'Most people would think it's going too far' - Outrage after pro-choice jumper photographed in church
Someone photographing a Repeal jumper in a church is going "too far", The Iona Institute said today.
The jumpers are being sold to raise money and awareness for pro-choice groups ahead of the upcoming referendum on whether to change the Eight Amendment, which restricts abortion by giving equal rights to the mother and the foetus.
David Quinn, Director of The Iona Institute, shared the photo of the jumper in the grotto of the Mary Immaculate Church in Inchicore, Dublin on Twitter today.
He told Independent.ie: "Somebody obviously thought it would be a great joke to put their Repeal jumper in the church, take a picture and share it.
So, so wrong. (The church is in Inchicore). pic.twitter.com/fgRfOwirOb— David Quinn (@DavQuinn) August 7, 2017
"If it had appeared in a Muslim place of worship we'd all know how to react instantly, it's in incredibly bad taste.
"It's incredibly disrespectful and you can understand why people would be upset about it."
The Irish Independent columnist has called on both sides to show restraint and respect ahead of the vote.
He said: "It wouldn't surprise me if there were more instances like this coming up to the referendum, there may have been some already that we just haven't heard about.
"There has to be boundaries on both sides and certain things should be sacred, including churches, it's not an appropriate place to be putting activist jerseys like that.

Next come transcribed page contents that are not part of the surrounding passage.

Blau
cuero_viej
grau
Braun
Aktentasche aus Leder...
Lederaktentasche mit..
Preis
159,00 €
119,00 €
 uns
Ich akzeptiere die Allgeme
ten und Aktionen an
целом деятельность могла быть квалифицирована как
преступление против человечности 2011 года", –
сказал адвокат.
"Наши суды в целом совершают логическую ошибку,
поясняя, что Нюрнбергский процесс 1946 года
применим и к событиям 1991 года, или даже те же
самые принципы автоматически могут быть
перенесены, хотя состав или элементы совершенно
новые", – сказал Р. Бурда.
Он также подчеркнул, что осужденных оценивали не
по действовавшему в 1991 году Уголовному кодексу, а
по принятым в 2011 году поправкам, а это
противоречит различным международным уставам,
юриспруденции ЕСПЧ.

"I think it would offend most middle-ground people, never mind Catholics, I feel that most people would think it's going too far."

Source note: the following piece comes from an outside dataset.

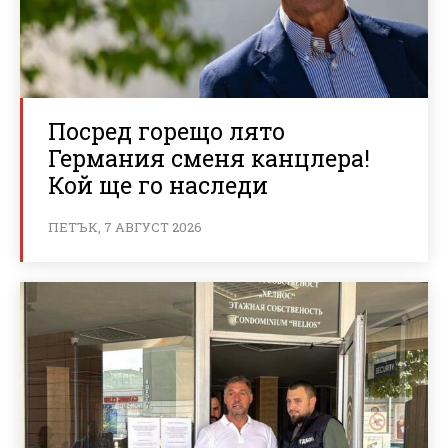
Посред горещо лято
Германия сменя канцлера!
Кой ще го наследи
ПЕТЪК, 7 АВГУСТ 2026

The photo of the jumper has sparked a debate online.
Many people are outraged, with one saying: "It you honestly think that kind of stunt is going to win you votes you have not an idea of what electioneering is about."
Another said: "Very easy to attack the Catholic Church in Ireland, no matter what your views this is so wrong.
"Respect needed from all sides of debate."
Others felt there was nothing wrong with the picture.
One woman said: "I wouldn't do it, as mass attendees mostly elderly these days just following tradition, but pot, kettle, black! Crucifixes in our hospitals?
"When we go to vote on 8th it will be in state-funded schools, surrounded by religious iconography, that we'll be forced to do it."
Another man said: "What's wrong with a Repeal T-shirt? Surely it is Okay to call for legislation that denies women a fundamental human right to be changed?"